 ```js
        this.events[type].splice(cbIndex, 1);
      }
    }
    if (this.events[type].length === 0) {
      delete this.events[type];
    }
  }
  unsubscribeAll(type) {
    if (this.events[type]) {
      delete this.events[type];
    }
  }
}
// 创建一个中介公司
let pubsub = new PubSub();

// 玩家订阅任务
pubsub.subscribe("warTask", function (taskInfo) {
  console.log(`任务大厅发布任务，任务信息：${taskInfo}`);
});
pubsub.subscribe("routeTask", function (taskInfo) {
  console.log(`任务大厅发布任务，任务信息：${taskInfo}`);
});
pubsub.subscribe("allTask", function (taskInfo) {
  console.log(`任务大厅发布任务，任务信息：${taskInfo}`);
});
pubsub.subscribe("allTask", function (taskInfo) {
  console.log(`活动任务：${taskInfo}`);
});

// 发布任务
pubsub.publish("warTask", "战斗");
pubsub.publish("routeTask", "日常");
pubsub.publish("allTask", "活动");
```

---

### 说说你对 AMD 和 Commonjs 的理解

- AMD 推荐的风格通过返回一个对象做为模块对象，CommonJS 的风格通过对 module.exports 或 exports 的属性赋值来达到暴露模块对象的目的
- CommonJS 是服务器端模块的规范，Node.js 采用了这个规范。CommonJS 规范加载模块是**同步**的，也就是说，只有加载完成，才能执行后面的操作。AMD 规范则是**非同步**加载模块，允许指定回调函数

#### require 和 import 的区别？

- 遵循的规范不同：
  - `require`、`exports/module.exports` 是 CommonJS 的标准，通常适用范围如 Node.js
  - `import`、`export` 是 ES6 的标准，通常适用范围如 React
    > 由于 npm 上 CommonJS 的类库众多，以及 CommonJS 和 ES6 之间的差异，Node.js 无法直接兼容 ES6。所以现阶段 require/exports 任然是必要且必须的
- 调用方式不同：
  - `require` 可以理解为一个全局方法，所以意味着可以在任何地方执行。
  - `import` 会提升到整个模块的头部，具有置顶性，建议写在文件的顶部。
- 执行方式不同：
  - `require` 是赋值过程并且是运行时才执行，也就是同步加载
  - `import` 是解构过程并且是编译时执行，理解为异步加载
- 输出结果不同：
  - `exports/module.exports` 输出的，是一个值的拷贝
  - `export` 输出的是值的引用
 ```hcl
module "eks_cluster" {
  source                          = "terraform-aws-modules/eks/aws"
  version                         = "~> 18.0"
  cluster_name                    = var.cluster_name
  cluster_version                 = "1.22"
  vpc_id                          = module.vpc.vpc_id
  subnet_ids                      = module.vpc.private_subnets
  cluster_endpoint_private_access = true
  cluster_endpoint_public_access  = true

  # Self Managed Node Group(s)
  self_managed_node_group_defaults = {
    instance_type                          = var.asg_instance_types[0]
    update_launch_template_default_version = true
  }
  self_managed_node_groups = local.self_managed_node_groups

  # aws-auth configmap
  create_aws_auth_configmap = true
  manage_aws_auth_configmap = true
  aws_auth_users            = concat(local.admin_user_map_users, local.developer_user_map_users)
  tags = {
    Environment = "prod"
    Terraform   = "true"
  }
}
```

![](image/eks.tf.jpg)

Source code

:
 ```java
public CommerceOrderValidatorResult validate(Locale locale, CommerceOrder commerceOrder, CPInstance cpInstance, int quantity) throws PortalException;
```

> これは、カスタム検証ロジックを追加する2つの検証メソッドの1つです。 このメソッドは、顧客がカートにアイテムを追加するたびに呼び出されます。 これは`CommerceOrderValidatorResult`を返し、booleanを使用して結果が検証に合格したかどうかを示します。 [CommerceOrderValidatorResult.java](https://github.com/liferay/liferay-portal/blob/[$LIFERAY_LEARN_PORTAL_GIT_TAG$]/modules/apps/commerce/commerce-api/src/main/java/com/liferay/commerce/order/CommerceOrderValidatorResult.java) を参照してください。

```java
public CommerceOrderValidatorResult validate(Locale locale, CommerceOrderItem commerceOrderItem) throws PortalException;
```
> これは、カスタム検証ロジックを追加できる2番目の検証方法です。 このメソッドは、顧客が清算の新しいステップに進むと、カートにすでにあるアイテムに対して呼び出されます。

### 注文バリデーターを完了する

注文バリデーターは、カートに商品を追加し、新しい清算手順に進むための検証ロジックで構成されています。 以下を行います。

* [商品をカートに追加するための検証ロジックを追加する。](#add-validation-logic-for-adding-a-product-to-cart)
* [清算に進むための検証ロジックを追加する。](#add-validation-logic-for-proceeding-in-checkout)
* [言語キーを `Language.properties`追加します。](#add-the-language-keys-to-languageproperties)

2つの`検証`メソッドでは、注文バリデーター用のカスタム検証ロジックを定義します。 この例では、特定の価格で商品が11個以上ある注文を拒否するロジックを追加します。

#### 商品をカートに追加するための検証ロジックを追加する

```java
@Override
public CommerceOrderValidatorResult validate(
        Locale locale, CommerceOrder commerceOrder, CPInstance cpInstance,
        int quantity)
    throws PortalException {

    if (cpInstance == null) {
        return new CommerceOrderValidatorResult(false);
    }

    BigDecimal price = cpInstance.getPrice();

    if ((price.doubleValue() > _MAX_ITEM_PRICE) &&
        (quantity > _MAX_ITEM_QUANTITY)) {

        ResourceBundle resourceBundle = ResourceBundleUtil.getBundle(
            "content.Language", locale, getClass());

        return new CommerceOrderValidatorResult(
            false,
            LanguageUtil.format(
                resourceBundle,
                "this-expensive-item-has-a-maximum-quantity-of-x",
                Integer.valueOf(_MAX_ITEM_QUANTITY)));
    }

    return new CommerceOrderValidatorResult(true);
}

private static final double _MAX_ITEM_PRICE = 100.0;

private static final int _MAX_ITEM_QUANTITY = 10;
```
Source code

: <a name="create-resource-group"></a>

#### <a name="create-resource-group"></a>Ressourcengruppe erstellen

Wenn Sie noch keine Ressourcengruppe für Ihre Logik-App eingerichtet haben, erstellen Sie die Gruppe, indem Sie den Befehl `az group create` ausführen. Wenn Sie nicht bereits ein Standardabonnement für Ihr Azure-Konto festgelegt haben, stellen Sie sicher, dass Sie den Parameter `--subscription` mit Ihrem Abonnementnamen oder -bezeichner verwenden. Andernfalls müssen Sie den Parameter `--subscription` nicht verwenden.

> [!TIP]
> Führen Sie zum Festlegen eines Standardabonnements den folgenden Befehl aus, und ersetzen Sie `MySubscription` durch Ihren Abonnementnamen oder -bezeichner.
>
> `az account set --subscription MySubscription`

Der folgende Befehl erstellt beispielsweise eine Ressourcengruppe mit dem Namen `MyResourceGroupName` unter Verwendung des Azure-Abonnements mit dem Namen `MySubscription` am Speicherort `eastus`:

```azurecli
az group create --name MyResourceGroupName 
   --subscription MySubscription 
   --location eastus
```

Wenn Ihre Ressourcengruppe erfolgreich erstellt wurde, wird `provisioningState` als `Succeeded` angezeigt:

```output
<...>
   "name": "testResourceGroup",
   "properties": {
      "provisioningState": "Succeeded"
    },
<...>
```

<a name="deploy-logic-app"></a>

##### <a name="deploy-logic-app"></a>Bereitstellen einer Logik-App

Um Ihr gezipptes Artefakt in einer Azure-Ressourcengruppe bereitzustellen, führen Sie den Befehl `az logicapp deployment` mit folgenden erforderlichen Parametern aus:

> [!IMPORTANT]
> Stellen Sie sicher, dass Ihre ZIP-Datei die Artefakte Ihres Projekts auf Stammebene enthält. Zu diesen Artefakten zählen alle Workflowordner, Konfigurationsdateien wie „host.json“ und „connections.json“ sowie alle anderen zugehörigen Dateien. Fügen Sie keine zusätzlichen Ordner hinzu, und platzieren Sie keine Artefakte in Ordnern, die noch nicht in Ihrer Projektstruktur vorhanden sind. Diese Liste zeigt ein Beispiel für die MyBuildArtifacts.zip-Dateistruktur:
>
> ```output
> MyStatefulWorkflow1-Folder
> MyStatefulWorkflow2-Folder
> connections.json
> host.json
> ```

===============

◆ **TASK TO COMPLETE**
Nothing but a number should be given: the count of lines in the data above with the word "通常适用范围如".

◆ **YOUR SOLUTION**
2